The data below contains pictures, which are to be skipped; the lines starting at the line with "right wrist: (90, 202)" and ending at the line with "right knee: (112, 1454)" are to be output exactly, both ends included.

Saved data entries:
========================
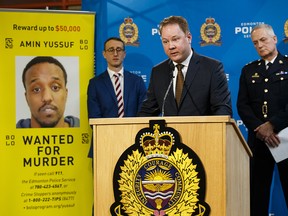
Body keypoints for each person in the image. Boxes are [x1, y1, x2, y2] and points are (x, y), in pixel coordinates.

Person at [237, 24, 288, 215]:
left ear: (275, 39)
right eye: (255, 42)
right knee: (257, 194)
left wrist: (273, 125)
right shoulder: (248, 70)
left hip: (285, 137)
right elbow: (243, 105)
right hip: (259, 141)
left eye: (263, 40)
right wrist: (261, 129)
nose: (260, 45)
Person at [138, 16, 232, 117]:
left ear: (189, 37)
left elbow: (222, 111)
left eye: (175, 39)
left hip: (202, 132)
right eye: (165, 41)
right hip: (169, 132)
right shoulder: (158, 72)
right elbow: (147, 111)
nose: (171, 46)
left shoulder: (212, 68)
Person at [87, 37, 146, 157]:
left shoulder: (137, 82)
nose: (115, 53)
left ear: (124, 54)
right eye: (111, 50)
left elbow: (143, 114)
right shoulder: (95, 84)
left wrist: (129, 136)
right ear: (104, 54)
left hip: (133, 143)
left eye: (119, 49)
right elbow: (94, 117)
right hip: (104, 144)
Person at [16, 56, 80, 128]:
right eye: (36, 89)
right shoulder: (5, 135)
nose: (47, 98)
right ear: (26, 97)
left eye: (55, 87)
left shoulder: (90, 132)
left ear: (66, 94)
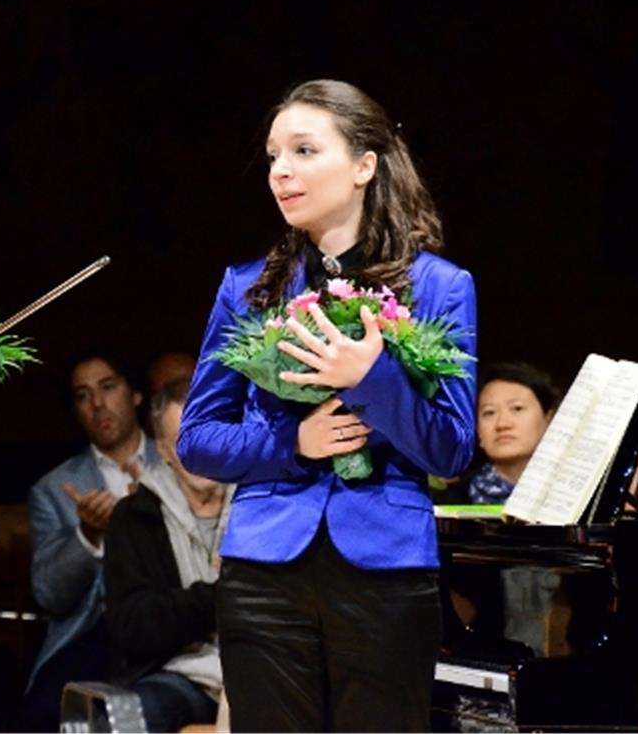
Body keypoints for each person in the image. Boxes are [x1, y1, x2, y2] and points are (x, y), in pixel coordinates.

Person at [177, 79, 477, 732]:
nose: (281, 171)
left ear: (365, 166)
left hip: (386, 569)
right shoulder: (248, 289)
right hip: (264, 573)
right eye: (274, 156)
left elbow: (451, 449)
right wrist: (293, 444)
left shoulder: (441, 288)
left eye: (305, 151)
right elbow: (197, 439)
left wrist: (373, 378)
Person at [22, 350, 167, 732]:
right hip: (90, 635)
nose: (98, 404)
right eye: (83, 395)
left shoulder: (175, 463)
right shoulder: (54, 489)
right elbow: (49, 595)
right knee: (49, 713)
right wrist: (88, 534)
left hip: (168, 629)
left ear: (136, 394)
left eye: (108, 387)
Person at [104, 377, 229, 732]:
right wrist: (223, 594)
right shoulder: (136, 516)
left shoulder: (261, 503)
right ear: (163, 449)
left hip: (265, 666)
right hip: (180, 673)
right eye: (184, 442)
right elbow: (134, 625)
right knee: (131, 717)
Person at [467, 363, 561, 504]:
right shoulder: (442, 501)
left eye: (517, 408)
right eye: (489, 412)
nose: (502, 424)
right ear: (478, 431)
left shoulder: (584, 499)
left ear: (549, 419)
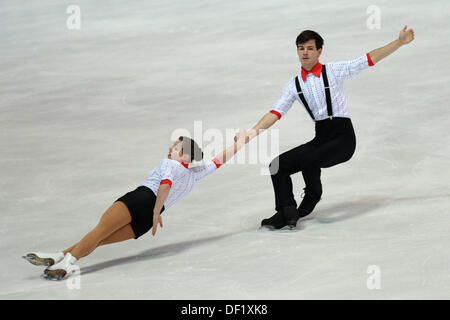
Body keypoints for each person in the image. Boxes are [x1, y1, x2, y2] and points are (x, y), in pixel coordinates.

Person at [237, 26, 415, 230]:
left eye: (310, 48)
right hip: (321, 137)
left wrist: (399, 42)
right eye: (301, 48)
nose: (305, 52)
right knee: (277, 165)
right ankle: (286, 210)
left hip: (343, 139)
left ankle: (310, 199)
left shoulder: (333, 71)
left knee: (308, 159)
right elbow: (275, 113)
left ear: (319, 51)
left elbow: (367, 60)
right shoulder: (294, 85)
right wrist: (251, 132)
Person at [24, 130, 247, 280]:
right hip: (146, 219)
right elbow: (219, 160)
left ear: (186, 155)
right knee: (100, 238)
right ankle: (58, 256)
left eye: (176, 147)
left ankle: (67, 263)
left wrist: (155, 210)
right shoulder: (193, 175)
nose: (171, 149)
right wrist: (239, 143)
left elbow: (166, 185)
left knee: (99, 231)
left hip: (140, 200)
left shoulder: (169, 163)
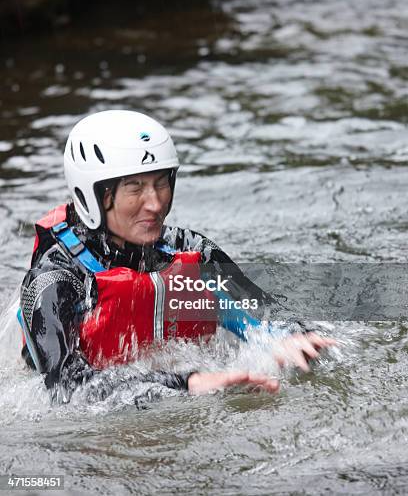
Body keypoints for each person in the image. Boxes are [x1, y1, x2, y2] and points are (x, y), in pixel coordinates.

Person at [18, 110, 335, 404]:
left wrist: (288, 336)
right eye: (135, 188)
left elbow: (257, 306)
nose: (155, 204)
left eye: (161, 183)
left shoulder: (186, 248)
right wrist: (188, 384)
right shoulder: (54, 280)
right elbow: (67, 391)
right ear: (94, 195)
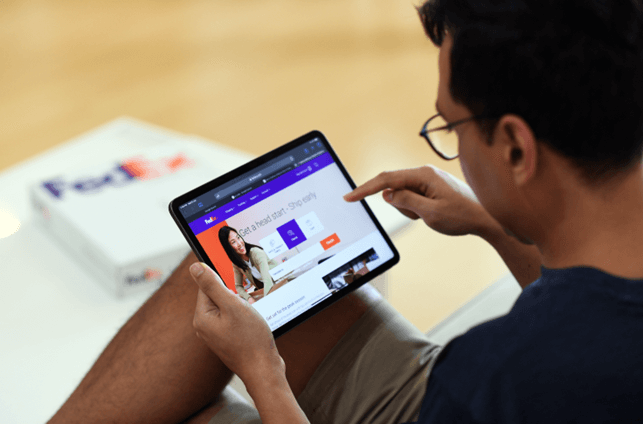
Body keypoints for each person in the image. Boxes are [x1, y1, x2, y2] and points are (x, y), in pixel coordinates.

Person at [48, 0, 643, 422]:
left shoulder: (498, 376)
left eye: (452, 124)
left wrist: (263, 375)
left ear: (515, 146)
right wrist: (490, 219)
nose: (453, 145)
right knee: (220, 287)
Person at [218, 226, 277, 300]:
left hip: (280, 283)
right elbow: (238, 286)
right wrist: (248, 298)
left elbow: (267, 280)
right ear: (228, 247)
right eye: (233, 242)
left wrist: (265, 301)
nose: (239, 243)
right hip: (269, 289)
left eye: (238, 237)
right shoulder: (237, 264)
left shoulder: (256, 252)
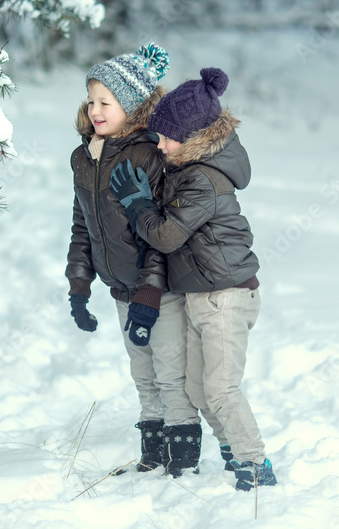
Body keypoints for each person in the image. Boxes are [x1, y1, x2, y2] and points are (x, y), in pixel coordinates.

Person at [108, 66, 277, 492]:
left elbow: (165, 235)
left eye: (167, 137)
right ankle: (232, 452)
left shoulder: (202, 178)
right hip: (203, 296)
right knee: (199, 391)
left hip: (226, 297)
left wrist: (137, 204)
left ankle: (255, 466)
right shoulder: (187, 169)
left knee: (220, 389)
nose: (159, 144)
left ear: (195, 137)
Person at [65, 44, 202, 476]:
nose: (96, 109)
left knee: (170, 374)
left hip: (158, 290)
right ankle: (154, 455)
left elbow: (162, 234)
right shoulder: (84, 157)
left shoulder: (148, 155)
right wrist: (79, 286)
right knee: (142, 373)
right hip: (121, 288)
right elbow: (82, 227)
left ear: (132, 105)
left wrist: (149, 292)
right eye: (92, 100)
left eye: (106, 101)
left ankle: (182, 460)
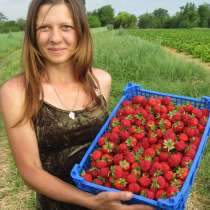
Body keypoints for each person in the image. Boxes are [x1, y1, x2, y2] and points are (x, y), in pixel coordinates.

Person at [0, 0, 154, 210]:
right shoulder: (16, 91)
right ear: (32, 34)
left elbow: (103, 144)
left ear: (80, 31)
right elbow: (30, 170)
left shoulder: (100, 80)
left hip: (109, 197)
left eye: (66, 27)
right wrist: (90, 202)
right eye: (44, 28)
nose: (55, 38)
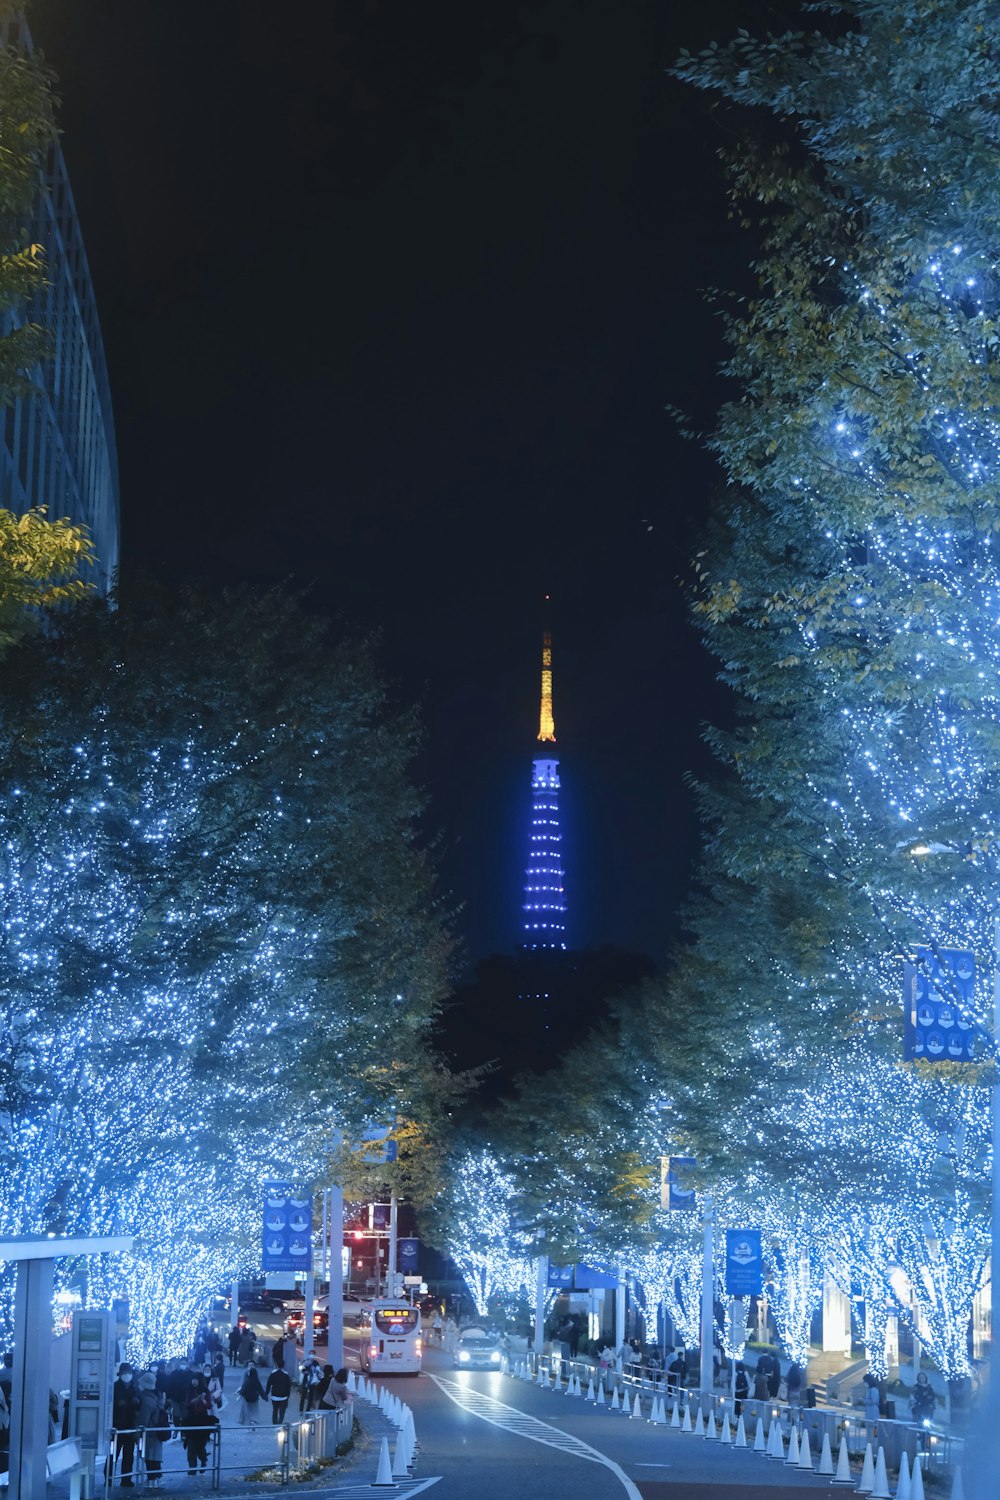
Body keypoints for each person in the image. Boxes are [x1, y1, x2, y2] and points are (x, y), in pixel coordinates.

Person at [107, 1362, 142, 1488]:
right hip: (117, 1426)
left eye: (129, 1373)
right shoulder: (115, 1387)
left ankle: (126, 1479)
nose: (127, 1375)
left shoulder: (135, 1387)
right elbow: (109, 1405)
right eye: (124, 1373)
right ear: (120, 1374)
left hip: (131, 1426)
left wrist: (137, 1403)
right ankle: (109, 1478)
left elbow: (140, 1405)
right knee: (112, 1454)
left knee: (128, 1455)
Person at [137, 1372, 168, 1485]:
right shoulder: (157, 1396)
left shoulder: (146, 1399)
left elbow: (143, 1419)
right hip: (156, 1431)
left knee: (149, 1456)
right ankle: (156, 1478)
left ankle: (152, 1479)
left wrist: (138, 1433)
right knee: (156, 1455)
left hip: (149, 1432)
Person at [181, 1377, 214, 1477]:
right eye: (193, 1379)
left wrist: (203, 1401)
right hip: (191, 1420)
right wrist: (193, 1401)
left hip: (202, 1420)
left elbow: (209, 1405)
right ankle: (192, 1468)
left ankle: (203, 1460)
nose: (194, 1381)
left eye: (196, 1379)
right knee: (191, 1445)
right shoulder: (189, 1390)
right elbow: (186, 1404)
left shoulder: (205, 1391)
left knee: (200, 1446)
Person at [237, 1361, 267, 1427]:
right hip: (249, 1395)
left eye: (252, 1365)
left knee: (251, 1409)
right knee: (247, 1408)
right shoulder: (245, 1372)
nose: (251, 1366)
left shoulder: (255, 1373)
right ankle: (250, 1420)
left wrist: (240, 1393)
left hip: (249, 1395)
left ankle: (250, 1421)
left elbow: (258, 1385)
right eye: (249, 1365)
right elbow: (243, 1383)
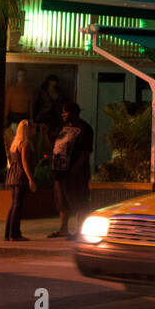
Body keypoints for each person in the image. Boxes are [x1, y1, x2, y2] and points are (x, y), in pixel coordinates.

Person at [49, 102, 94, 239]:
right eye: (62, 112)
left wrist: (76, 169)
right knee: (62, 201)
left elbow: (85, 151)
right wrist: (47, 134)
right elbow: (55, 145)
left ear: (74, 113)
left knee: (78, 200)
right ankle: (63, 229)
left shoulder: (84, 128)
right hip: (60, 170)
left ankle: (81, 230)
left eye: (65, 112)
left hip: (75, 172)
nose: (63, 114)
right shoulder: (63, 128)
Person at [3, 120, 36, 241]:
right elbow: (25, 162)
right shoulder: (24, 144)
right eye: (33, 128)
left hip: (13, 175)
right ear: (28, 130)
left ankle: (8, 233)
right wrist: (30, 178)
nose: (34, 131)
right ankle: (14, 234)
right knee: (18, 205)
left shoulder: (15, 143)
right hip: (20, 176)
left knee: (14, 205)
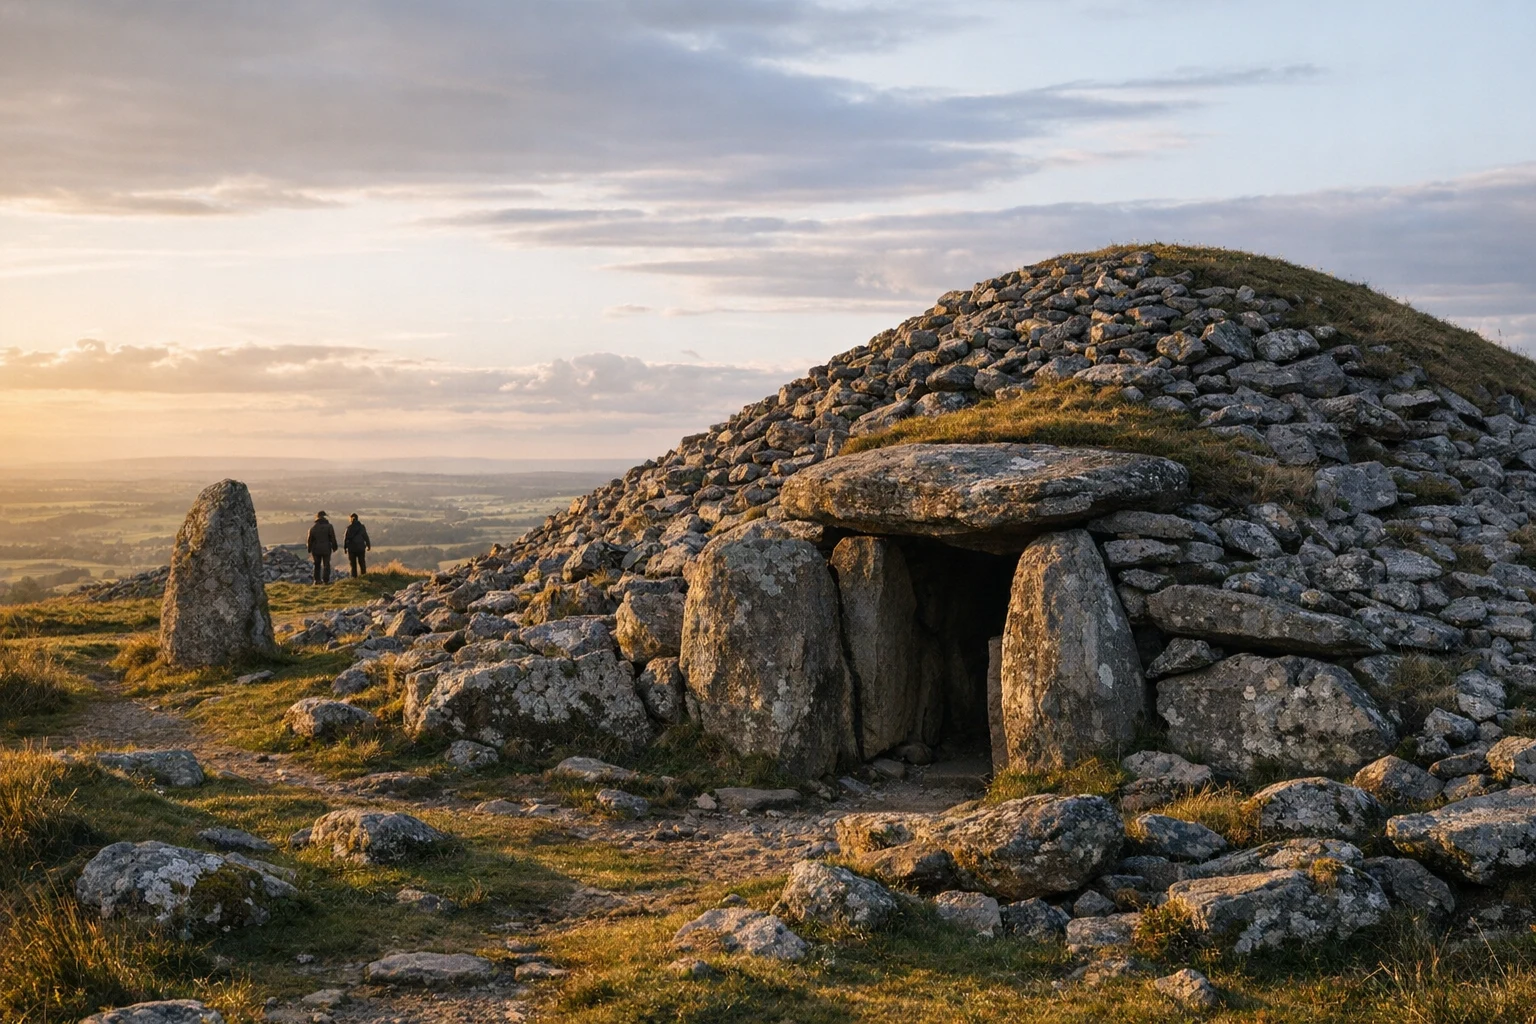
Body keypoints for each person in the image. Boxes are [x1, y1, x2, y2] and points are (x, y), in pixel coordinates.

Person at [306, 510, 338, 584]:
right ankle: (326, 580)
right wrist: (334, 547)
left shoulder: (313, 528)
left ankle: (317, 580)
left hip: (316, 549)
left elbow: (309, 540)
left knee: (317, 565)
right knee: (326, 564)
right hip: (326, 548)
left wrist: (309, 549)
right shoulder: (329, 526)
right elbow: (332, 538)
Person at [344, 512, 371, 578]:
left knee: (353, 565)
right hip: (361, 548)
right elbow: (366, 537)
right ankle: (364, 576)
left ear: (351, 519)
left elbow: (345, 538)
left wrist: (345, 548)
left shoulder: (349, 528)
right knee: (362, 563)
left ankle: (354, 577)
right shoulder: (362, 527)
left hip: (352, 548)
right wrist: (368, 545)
========================
Problem solution:
right wrist: (90, 202)
right eye: (44, 28)
nose: (55, 38)
Body keypoints for each person in the image. Boxes are [x1, y1, x2, y2] and points are (x, y), in pixel coordinates.

Person at [107, 1362, 142, 1488]:
right hip: (117, 1426)
left eye: (129, 1373)
right shoulder: (115, 1387)
left ankle: (126, 1479)
nose: (127, 1375)
left shoulder: (135, 1387)
right elbow: (109, 1405)
right eye: (124, 1373)
right ear: (120, 1374)
left hip: (131, 1426)
left wrist: (137, 1403)
right ankle: (109, 1478)
left elbow: (140, 1405)
right knee: (112, 1454)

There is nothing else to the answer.